En l'absence d'un nombre suffisant de membres de la majorité, les députés ont supprimé vendredi en commission un des articles clés du projet de révision constitutionnelle qui prévoit de limiter le droit d'amendement, un "revers" selon l'opposition.
Ce vote surprise n'a toutefois pas de conséquence sur le contenu du projet de loi, la commission donnant un simple avis sur les amendements, avant leur examen dans l'hémicycle à partir du 10 juillet.
Par 7 voix contre 6, la commission des Lois a adopté des amendements LR, PS, PCF, LFI, FN, de quelques LREM (Paul Molac et François-Michel Lambert) et de la quasi totalité du groupe allié MoDem, prévoyant la suppression de cet article 3 du projet de loi constitutionnelle qui prévoit des nouveaux cas d'irrecevabilité... des amendements (quand ils sont hors du "domaine de la loi", "dépourvus de portée normative"...).
La mesure avait été critiquée très tôt par les oppositions comme un "bâillonnement du Parlement".
"La majorité LREM cherche à écorner la démocratie en réduisant le droit d'amendement des parlementaires. A l'instant, les députés de toutes les oppositions ont battu en brèche une majorité qui rêve de toute puissance", s'est félicité sur Twitter Arnaud Viala (LR), son collègue Julien Aubert estimant que "la majorité a donné son avis... en votant avec ses pieds... et en désertant".
"Nous continuerons de tout faire pour que le Parlement ne devienne pas croupion, comme le veut Emmanuel Macron", a assuré à l'AFP Fabien Di Filippo (LR), y voyant un "sacré revers" pour la majorité.

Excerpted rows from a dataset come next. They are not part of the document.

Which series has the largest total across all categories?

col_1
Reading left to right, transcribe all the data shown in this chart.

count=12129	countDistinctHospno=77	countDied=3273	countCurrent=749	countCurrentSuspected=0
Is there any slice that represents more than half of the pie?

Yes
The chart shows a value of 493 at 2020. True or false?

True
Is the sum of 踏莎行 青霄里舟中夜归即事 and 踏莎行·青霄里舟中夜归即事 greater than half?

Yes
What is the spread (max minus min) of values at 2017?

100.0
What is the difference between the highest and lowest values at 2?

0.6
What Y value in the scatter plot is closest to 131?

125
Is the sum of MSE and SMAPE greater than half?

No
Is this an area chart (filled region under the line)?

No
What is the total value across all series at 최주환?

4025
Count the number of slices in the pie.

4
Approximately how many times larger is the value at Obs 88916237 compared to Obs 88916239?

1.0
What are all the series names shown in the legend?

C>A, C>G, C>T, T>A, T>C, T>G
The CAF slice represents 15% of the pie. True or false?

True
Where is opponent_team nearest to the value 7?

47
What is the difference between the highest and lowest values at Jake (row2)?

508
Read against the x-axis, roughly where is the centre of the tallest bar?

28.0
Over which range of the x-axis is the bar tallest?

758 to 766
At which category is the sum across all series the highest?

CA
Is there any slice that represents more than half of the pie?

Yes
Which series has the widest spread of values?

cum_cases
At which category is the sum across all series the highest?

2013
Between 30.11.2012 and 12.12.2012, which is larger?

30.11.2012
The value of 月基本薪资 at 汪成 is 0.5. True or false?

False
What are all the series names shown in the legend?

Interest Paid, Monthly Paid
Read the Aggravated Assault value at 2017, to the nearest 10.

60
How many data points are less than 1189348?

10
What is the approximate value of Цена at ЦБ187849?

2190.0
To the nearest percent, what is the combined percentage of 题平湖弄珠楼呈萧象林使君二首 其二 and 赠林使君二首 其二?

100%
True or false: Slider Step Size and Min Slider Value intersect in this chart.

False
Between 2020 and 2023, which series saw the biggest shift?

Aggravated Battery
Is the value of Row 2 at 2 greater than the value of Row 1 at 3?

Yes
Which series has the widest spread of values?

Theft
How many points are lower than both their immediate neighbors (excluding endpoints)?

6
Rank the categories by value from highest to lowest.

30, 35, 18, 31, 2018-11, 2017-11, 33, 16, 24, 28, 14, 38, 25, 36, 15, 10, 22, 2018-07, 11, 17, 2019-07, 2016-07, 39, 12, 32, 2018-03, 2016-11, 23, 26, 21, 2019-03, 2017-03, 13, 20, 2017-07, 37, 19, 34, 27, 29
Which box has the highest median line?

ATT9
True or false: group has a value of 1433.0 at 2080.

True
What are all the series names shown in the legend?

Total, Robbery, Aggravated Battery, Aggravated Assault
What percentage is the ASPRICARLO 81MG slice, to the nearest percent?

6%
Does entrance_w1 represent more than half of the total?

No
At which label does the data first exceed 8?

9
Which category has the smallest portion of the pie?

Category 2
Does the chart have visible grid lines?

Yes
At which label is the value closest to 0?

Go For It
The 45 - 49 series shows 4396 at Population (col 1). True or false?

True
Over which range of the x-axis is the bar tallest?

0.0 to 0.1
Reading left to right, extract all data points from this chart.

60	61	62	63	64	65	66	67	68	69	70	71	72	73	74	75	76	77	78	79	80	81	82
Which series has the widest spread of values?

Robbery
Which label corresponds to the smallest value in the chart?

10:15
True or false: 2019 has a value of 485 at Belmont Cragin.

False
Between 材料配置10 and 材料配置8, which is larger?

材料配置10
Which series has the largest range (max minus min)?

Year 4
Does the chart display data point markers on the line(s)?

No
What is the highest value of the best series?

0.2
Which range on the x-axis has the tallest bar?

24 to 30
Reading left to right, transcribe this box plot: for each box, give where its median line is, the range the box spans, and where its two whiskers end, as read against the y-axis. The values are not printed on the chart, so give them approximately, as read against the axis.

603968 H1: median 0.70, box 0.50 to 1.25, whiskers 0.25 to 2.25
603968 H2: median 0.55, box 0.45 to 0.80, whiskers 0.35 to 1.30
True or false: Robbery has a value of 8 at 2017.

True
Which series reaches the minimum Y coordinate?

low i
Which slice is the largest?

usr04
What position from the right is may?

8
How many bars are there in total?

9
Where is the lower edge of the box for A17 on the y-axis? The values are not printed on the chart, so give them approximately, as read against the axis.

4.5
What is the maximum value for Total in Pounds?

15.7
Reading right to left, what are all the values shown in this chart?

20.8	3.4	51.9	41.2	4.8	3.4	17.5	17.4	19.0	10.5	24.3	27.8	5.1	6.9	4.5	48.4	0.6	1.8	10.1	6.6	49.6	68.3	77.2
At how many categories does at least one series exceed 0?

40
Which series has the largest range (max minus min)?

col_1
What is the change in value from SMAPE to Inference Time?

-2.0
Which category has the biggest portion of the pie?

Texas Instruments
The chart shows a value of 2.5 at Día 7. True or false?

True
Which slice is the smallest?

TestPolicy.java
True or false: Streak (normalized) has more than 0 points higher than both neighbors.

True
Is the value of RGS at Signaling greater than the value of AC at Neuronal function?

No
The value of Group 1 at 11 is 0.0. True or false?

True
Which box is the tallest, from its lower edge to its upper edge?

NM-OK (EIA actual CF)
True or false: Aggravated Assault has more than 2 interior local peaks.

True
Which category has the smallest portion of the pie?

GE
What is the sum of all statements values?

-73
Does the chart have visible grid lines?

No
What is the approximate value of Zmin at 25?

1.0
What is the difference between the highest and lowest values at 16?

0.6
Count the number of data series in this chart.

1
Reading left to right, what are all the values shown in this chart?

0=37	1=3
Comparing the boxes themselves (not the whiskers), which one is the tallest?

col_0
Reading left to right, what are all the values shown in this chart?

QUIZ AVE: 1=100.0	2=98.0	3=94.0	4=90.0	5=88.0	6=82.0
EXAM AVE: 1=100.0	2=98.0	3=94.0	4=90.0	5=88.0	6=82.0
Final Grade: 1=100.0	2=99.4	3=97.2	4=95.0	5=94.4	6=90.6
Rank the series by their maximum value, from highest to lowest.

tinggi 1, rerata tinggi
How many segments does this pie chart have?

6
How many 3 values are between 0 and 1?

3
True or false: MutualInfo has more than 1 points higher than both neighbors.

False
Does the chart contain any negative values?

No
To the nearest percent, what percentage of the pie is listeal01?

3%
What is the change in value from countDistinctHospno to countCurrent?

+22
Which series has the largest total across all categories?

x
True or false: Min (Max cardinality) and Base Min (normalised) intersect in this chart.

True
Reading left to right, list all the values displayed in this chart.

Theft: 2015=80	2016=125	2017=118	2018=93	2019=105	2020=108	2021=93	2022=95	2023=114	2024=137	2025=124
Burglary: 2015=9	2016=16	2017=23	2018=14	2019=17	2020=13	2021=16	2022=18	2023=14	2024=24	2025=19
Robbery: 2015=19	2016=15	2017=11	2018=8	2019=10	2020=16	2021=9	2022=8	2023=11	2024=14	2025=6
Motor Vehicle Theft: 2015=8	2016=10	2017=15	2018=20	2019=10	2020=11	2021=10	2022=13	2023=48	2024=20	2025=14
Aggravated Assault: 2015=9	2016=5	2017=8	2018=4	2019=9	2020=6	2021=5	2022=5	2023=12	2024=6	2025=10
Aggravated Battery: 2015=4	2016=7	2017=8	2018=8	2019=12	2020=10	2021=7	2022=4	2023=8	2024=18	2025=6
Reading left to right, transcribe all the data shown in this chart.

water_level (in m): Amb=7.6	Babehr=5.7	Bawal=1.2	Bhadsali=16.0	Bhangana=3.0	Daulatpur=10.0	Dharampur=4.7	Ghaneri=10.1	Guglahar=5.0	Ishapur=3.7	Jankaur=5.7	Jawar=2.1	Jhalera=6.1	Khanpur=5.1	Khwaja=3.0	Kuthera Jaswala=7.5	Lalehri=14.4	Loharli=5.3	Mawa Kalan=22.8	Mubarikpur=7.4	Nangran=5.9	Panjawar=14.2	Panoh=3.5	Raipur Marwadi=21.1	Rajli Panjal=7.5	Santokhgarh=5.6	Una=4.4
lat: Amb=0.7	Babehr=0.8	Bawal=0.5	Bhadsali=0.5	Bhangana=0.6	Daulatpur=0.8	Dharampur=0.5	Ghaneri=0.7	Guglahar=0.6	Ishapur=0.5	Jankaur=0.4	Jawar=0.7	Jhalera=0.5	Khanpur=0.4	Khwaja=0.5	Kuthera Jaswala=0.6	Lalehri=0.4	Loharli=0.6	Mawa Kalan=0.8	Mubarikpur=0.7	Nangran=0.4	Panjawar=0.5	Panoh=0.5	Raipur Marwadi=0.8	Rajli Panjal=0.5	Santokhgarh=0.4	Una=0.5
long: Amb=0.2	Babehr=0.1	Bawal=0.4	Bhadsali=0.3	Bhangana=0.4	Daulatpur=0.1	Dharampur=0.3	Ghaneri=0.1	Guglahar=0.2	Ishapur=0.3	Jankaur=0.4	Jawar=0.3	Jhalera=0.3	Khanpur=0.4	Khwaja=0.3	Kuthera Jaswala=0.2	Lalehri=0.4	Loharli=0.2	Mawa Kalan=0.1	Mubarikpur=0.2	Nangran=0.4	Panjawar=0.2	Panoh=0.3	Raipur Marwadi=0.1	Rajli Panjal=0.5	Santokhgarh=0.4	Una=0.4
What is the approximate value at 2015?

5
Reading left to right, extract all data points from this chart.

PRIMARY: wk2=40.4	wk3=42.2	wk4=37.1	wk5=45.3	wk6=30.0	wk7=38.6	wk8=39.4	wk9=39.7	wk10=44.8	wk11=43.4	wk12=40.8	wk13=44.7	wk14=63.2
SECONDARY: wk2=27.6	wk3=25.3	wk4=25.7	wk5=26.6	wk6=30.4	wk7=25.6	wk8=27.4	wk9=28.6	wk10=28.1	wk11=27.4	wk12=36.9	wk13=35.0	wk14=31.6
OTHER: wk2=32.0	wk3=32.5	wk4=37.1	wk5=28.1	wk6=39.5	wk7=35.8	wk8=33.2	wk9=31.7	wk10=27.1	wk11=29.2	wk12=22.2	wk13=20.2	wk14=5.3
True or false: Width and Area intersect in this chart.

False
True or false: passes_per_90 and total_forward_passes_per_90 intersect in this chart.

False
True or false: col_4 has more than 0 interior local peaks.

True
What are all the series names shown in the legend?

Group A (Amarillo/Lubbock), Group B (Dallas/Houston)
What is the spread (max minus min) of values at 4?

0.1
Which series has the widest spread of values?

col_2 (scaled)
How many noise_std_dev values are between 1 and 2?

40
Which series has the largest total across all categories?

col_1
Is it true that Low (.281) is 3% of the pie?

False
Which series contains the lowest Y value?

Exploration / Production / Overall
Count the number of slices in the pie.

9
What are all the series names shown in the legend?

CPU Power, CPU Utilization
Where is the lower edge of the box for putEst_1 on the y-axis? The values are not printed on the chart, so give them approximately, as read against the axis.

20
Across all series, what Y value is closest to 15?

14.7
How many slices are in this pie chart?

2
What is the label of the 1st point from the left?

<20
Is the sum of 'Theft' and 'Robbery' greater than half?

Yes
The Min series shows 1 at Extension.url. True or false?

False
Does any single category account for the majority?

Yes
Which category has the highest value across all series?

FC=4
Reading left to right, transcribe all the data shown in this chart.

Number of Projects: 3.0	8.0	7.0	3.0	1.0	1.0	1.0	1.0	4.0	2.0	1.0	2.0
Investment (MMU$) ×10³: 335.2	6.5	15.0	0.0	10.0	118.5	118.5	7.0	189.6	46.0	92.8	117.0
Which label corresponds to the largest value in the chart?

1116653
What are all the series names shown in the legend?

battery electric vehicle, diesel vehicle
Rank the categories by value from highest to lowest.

Le droit d'amendement est "à la base du travail parlementaire et constitue une garantie démocratique", a aussi souligné sur Twitter Michel Castellani, un des députés de Corse (non-inscrit) qui avait aussi demandé la suppression de l'article litigieux.
En commission, le rapporteur général Richard Ferrand (LREM) a plaidé que l'inflation des amendements depuis plusieurs années a plutôt porté "atteinte à la qualité de la loi". "Je ne suis pas favorable au statu quo", a lancé le président du groupe majoritaire (ex-PS), invoquant l'exemple des règles d'irrecevabilité appliquées au Sénat.
De son côté, le socialiste David Habib a dénoncé avec le projet d'Emmanuel Macron une "stratégie de cadenassage de l'action parlementaire", qui, a-t-il glissé à l'égard de son ancien collègue M. Ferrand, "ne vous correspond pas".
Porte-parole des macronistes pour la réforme des institutions, Sacha Houlié a critiqué un "faux procès" des oppositions, et relevé que par l'article 3, c'est aussi "la première fois que le gouvernement accepte une limite à ses propres amendements", avec des règles identiques aux parlementaires.
Le groupe LREM avait prévu de modifier le projet pour "admettre les amendements (du gouvernement comme des parlementaires, ndlr) dès lors qu’ils présentent un lien direct ou indirect" avec le texte étudié, mais du fait du vote accidentel de suppression de l'article, la proposition n'a pu être débattue.